Start of Excerpted data

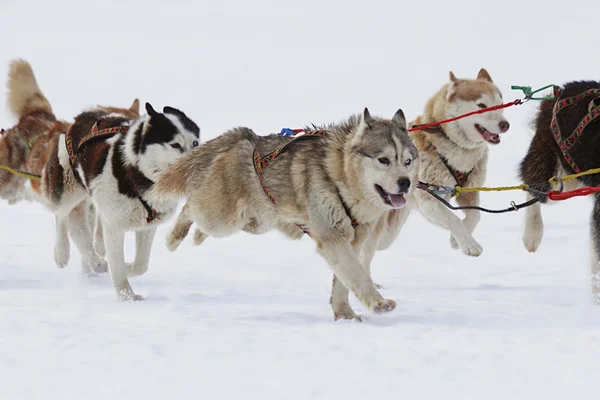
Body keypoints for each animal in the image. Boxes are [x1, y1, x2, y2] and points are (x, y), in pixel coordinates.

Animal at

End of Excerpted data
Start of Excerpted data

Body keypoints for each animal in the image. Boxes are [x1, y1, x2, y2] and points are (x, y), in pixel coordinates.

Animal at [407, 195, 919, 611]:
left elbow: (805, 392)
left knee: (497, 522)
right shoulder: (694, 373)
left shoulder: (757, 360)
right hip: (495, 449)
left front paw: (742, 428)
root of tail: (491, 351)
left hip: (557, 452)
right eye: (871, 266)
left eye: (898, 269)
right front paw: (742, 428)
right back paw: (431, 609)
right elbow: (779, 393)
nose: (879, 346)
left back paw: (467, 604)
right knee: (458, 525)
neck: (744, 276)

End of Excerpted data

_Task objective_
Out of the preceding entries, pull every line containing the string "right".

_Output below_
right shoulder: (694, 373)
right hip: (495, 449)
right eye: (871, 266)
right front paw: (742, 428)
right back paw: (431, 609)
right elbow: (779, 393)
right knee: (458, 525)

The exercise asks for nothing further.